## TASK DETAILS:
Word for word, restate the lines from the start of the data below through the line containing "for BJP winners.".

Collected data
★ ★ ★

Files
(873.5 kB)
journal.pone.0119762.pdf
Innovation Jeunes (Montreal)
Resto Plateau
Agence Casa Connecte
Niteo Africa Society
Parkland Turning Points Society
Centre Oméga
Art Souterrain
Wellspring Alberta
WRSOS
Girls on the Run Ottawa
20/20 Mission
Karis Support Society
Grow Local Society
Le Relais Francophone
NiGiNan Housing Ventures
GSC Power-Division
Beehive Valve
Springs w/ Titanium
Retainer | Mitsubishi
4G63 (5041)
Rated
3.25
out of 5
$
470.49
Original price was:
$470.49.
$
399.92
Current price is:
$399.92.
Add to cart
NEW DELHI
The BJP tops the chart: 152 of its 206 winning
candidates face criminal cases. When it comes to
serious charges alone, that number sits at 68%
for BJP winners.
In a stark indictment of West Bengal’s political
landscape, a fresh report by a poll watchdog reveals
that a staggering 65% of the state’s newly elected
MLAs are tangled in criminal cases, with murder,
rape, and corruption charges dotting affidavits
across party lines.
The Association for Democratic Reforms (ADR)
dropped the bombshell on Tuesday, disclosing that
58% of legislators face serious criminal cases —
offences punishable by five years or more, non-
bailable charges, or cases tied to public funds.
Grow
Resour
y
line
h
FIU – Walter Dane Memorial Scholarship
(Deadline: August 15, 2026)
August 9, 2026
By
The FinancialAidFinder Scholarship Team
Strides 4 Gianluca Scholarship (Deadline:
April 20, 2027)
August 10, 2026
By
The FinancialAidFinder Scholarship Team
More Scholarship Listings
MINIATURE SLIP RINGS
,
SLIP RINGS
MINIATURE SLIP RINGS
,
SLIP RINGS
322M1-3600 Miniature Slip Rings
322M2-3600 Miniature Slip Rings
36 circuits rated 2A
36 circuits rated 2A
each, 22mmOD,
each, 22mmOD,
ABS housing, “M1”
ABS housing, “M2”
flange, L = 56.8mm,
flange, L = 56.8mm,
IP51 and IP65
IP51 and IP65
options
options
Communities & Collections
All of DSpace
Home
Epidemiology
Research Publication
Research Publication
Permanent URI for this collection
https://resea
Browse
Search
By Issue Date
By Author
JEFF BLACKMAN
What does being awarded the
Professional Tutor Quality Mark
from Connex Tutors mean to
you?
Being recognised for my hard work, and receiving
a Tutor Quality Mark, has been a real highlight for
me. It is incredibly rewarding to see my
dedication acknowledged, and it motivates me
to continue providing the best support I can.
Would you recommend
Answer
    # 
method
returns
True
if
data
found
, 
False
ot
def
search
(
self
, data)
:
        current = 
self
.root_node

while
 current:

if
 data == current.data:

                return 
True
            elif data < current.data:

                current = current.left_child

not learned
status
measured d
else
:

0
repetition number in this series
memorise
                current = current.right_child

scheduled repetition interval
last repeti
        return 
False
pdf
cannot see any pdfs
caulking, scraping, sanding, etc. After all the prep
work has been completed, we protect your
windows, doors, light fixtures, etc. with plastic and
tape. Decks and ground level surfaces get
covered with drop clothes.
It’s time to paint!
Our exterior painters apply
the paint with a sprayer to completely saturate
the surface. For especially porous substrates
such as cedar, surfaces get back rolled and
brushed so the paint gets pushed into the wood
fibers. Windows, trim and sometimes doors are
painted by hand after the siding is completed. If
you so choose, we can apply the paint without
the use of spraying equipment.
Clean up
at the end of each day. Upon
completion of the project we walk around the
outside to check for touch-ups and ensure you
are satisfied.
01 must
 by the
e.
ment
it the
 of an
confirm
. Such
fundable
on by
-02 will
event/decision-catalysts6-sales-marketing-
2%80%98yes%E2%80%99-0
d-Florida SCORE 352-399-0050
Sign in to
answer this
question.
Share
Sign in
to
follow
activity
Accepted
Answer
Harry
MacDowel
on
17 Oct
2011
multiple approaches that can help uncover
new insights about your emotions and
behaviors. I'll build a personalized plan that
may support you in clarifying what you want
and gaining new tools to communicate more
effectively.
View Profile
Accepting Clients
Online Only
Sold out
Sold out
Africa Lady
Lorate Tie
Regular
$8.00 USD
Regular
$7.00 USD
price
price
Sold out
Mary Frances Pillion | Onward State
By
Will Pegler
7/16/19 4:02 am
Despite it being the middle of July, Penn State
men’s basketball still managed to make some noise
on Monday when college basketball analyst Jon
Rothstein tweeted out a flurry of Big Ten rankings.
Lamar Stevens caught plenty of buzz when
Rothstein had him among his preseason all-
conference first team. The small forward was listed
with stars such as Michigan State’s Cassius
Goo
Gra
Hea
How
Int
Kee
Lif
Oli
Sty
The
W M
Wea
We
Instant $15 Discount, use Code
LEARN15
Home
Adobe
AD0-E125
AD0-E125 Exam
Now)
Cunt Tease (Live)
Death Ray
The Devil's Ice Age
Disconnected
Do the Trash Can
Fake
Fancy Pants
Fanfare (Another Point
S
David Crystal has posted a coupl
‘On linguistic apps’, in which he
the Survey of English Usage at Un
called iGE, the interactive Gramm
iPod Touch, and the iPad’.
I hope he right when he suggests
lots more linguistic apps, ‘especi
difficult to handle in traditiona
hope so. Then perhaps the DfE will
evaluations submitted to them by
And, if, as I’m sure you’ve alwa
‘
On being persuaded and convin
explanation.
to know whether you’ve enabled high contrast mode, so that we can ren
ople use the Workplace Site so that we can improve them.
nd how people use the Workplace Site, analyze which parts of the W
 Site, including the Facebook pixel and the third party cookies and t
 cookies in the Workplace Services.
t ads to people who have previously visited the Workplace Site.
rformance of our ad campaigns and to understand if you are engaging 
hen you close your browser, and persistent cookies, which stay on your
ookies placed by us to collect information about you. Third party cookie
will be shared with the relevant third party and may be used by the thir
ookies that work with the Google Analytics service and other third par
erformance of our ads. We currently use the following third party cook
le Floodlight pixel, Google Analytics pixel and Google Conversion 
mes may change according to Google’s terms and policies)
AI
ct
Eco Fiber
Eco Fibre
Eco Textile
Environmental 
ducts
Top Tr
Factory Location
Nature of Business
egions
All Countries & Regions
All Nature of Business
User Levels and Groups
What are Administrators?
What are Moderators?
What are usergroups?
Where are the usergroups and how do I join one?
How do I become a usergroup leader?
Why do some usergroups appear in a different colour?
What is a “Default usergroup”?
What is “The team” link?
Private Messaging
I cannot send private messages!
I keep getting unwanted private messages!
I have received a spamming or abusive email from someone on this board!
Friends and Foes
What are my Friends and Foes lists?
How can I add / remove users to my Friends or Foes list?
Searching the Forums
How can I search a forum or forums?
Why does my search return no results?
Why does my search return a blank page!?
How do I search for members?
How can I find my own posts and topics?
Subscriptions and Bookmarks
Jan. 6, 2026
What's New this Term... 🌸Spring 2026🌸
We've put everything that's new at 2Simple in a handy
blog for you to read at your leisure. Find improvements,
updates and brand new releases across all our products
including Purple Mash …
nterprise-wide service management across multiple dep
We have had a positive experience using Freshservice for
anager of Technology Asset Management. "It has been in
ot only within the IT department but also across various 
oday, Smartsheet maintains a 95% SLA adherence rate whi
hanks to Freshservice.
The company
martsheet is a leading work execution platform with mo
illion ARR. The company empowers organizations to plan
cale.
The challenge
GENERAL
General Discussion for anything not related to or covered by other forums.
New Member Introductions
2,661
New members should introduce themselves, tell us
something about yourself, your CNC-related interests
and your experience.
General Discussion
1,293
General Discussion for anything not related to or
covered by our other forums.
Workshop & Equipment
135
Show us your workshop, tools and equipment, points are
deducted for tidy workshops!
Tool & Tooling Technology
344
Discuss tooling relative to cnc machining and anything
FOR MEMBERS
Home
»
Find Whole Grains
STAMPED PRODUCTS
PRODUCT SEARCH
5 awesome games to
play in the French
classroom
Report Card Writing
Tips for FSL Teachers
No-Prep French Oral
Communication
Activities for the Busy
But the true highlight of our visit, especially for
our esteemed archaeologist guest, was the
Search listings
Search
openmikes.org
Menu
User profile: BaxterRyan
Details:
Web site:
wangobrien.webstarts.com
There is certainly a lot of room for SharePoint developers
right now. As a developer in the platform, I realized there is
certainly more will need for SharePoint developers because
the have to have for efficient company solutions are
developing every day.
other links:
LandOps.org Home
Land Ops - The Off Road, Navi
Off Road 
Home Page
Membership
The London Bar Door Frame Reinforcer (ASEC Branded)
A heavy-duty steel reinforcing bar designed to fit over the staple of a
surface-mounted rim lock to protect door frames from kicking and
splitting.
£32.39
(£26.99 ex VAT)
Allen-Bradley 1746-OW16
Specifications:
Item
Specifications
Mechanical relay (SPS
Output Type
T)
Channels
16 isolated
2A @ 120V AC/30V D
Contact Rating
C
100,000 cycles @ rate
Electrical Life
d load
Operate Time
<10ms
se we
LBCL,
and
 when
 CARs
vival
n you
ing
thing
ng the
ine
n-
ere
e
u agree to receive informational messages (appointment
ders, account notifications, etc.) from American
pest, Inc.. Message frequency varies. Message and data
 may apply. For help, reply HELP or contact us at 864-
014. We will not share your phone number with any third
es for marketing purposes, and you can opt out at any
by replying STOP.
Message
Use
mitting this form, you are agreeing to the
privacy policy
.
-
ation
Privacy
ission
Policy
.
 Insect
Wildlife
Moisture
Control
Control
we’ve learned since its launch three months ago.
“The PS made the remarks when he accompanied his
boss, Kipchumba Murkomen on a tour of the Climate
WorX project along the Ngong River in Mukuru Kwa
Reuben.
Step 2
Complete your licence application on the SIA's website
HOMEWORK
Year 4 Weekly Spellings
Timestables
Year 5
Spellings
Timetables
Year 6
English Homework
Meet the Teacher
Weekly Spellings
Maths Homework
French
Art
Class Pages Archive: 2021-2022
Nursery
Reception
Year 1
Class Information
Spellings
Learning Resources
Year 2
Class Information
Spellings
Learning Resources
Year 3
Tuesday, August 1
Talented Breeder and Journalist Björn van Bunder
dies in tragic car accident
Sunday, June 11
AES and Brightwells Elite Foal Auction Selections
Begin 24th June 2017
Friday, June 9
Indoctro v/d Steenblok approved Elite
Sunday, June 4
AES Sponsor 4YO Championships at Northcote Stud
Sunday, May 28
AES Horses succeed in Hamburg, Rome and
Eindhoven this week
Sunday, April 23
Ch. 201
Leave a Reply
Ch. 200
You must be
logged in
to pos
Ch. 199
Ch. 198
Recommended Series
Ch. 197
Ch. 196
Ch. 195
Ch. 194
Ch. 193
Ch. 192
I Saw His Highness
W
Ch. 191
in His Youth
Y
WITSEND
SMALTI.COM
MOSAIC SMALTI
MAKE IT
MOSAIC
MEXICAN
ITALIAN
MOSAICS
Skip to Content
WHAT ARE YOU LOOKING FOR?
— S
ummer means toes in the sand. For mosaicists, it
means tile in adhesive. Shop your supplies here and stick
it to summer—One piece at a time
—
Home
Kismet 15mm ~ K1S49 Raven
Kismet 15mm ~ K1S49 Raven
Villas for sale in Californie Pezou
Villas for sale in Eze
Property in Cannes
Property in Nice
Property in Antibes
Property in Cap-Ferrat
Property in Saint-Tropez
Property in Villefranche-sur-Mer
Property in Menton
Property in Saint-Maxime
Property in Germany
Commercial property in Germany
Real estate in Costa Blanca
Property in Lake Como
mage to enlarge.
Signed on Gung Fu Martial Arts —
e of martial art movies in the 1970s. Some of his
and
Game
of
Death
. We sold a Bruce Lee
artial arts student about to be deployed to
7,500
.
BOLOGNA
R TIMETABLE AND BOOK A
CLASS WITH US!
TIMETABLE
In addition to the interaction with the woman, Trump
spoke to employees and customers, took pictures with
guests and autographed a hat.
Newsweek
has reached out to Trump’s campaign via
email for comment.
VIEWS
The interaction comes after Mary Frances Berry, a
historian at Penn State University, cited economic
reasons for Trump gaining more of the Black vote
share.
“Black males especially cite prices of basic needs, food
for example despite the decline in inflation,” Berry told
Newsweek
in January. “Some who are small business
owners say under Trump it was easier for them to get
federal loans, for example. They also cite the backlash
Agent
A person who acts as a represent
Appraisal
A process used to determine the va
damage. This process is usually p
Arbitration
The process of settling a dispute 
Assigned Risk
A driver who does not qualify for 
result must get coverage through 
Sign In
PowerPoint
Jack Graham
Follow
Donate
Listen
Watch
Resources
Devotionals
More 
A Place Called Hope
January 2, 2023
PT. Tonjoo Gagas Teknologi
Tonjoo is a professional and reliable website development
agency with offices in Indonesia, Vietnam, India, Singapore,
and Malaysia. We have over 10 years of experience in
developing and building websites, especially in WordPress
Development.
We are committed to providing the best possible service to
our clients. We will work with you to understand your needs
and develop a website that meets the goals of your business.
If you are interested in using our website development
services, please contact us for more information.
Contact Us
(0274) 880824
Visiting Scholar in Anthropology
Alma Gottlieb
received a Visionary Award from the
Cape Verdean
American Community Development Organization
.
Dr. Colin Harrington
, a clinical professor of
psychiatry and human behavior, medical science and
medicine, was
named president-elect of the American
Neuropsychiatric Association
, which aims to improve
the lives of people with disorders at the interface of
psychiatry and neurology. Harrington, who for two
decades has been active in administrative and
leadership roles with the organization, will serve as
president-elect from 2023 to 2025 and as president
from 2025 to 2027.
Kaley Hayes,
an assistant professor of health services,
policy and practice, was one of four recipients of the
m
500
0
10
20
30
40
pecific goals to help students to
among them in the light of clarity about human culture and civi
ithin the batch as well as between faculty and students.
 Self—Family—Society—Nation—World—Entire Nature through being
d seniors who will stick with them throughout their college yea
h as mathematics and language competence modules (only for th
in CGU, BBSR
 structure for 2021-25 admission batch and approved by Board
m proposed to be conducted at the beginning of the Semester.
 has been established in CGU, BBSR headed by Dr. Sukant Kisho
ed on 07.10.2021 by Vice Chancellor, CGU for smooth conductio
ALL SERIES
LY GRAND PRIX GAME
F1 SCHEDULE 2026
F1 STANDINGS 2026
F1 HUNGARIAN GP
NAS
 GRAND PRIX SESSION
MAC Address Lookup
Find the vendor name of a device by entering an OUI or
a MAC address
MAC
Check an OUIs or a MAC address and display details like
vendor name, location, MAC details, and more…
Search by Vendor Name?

★ ★ ★

## REPLY:
Files
(873.5 kB)
journal.pone.0119762.pdf
Innovation Jeunes (Montreal)
Resto Plateau
Agence Casa Connecte
Niteo Africa Society
Parkland Turning Points Society
Centre Oméga
Art Souterrain
Wellspring Alberta
WRSOS
Girls on the Run Ottawa
20/20 Mission
Karis Support Society
Grow Local Society
Le Relais Francophone
NiGiNan Housing Ventures
GSC Power-Division
Beehive Valve
Springs w/ Titanium
Retainer | Mitsubishi
4G63 (5041)
Rated
3.25
out of 5
$
470.49
Original price was:
$470.49.
$
399.92
Current price is:
$399.92.
Add to cart
NEW DELHI
The BJP tops the chart: 152 of its 206 winning
candidates face criminal cases. When it comes to
serious charges alone, that number sits at 68%
for BJP winners.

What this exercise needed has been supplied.